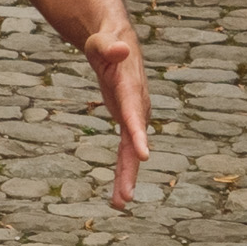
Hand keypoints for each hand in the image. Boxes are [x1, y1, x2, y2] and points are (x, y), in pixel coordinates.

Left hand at [83, 25, 151, 206]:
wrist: (117, 44)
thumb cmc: (106, 41)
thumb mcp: (102, 41)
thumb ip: (109, 46)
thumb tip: (121, 48)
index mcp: (132, 88)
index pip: (135, 113)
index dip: (139, 134)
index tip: (144, 156)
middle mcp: (138, 107)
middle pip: (136, 141)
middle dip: (131, 169)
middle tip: (126, 195)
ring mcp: (135, 118)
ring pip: (132, 153)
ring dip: (126, 179)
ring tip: (119, 204)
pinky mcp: (128, 125)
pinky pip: (126, 152)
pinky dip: (122, 172)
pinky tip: (118, 196)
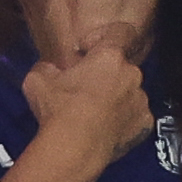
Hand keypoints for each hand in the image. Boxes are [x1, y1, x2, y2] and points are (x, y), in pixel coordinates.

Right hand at [21, 21, 153, 167]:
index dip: (104, 38)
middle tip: (84, 90)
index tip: (88, 52)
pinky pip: (136, 118)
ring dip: (116, 99)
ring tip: (94, 115)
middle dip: (106, 75)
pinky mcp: (145, 125)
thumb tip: (50, 69)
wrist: (74, 149)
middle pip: (122, 67)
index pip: (120, 31)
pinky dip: (124, 122)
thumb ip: (47, 67)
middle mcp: (132, 74)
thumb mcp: (37, 80)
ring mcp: (141, 101)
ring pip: (130, 93)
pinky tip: (105, 130)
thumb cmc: (58, 110)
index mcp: (110, 56)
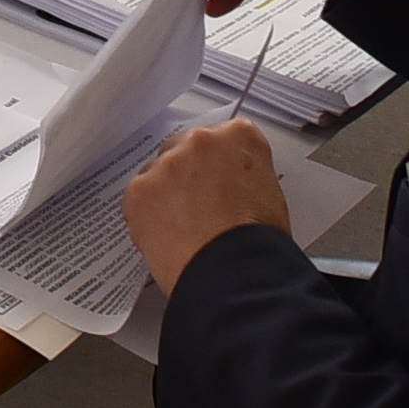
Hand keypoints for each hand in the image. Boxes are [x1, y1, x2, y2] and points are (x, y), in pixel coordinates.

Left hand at [123, 118, 289, 294]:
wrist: (233, 271)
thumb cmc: (257, 241)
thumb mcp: (270, 194)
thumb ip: (245, 175)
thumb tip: (232, 185)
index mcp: (238, 136)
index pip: (224, 138)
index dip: (219, 167)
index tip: (217, 183)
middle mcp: (200, 141)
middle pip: (185, 149)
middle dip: (187, 175)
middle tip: (197, 209)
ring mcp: (167, 164)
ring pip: (158, 174)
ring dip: (165, 195)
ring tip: (182, 231)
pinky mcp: (139, 190)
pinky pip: (138, 198)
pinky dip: (147, 217)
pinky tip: (167, 238)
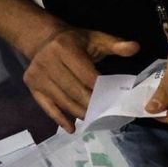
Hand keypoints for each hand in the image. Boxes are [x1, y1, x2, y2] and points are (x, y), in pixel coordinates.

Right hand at [22, 25, 140, 131]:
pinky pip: (46, 105)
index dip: (101, 90)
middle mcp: (47, 61)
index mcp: (65, 48)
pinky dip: (59, 118)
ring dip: (80, 113)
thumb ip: (115, 44)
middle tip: (107, 115)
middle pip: (74, 90)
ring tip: (95, 120)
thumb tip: (135, 47)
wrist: (42, 39)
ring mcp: (37, 75)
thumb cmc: (75, 41)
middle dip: (92, 105)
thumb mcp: (95, 38)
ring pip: (63, 101)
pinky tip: (71, 128)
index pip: (87, 75)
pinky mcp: (32, 85)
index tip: (115, 101)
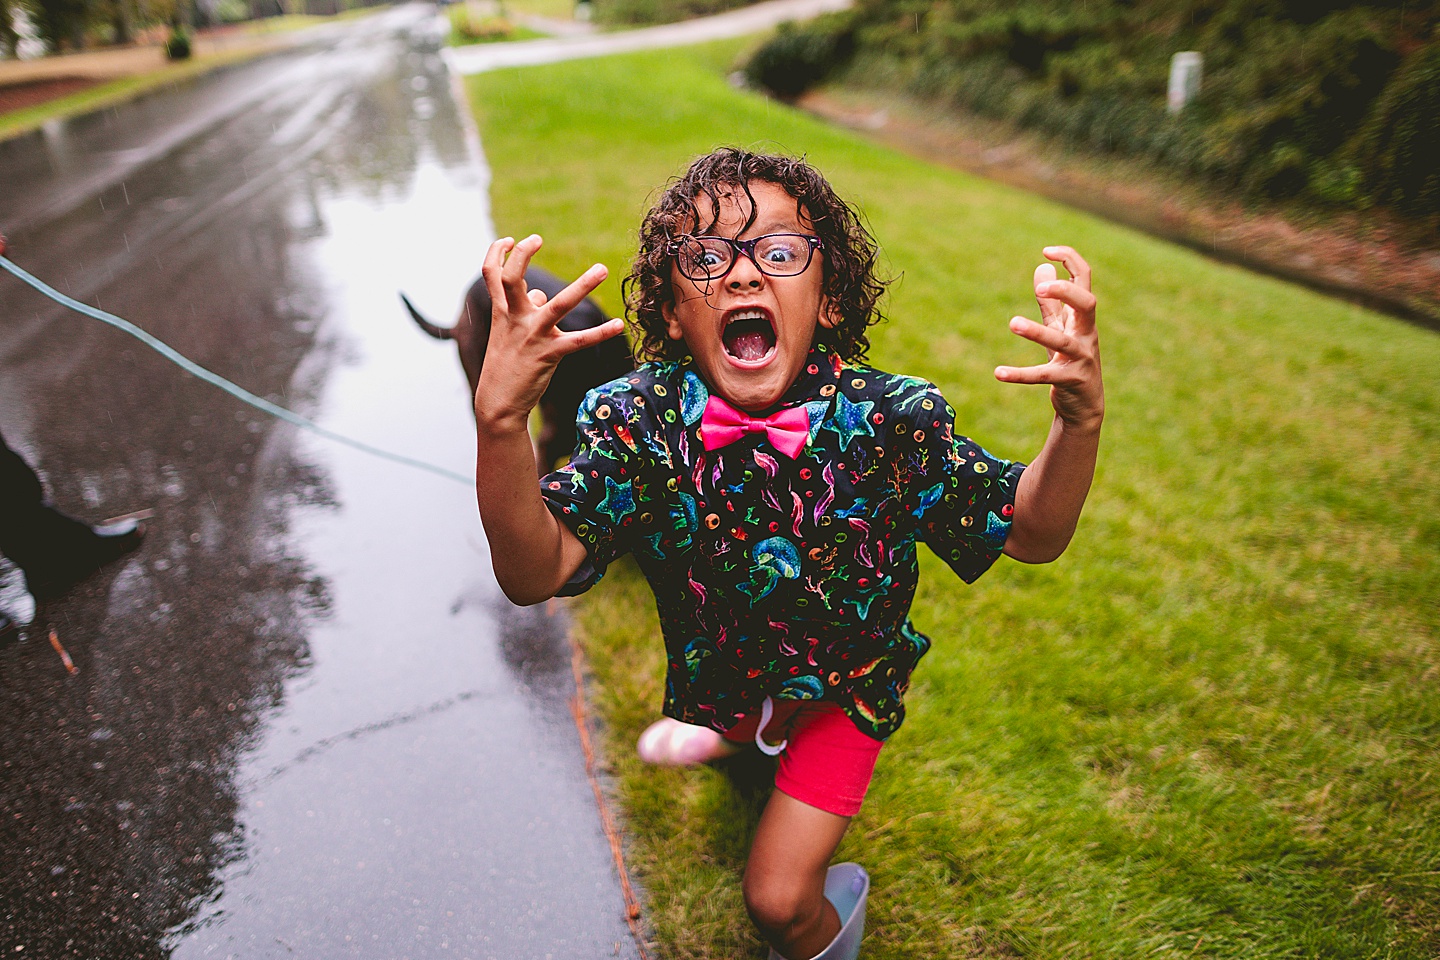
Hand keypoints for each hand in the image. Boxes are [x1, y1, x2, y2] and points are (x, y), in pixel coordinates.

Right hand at [473, 234, 623, 430]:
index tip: (509, 240)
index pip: (491, 274)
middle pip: (511, 278)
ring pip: (558, 305)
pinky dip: (600, 332)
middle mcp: (515, 319)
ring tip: (602, 269)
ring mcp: (532, 336)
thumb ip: (524, 310)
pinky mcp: (549, 354)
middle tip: (537, 238)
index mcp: (502, 313)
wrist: (498, 403)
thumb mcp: (508, 336)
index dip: (497, 253)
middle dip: (522, 255)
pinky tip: (617, 324)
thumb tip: (541, 296)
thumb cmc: (505, 366)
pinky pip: (579, 341)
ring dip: (582, 285)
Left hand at [995, 246, 1102, 431]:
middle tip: (1039, 290)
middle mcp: (1086, 333)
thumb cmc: (1071, 360)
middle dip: (1066, 293)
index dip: (1070, 260)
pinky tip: (998, 372)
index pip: (1085, 279)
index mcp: (1082, 317)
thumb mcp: (1061, 328)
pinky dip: (1020, 374)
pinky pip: (1044, 375)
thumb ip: (1051, 301)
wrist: (1084, 405)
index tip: (1046, 251)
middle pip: (1087, 304)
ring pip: (1061, 342)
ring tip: (1013, 323)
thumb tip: (1042, 267)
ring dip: (1037, 332)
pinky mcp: (1070, 381)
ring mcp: (1081, 358)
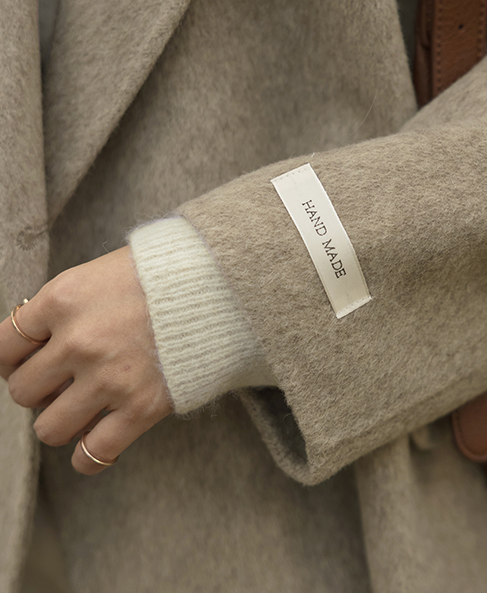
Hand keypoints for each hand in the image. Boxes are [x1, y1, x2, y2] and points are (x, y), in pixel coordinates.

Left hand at [0, 247, 172, 474]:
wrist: (222, 286)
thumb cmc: (164, 274)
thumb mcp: (104, 271)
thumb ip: (66, 304)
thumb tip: (37, 338)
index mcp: (64, 299)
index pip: (2, 345)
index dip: (11, 360)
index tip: (28, 362)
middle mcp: (79, 341)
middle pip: (22, 390)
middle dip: (39, 389)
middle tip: (62, 382)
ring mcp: (109, 378)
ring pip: (49, 428)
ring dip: (60, 422)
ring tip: (81, 409)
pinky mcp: (142, 407)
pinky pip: (93, 454)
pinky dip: (88, 457)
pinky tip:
---
Problem:
Exactly the lines above, from the one containing "ring tip: (182, 231)" down to the one containing "pinky tip: (617, 324)", are to be repeated, including both ends. Pictures are not part of the copy.

Response to this exercise:
ring tip: (182, 231)
pinky mcp: (139, 190)
pinky pip: (138, 198)
pinky dip: (147, 217)
pinky tip: (167, 238)
Hand keypoints for each hand in the image. Boxes are [x1, y1, x2, y2] and points are (x, y), in pixel coordinates.

Right hand at [22, 25, 140, 131]:
pinky pip: (46, 105)
index dip: (101, 90)
middle mcp: (47, 61)
index mcp: (65, 48)
pinky dip: (59, 118)
ring dip: (80, 113)
thumb ip: (115, 44)
middle tip: (107, 115)
middle pip: (74, 90)
ring tip: (95, 120)
thumb tip: (135, 47)
wrist: (42, 39)
ring mcp: (37, 75)
thumb cmc: (75, 41)
middle dip: (92, 105)
thumb mcp: (95, 38)
ring pip: (63, 101)
pinky tip: (71, 128)
index pip: (87, 75)
pinky mcp: (32, 85)
index tip: (115, 101)
Hand keypoints for each hand in the image. Boxes are [x1, y1, x2, y2] and points are (x, y), in pixel coordinates.

Right hand at [473, 234, 623, 430]:
index tip: (509, 240)
index pip: (491, 274)
middle pip: (511, 278)
ring pip: (558, 305)
pinky dip: (600, 332)
middle mcp: (515, 319)
ring tip: (602, 269)
ring mcp: (532, 336)
thumb ip: (524, 310)
pinky mcp: (549, 354)
middle tip: (537, 238)
index mcp: (502, 313)
wrist: (498, 403)
thumb mcp: (508, 336)
index dip: (497, 253)
middle dip: (522, 255)
pinky tip: (617, 324)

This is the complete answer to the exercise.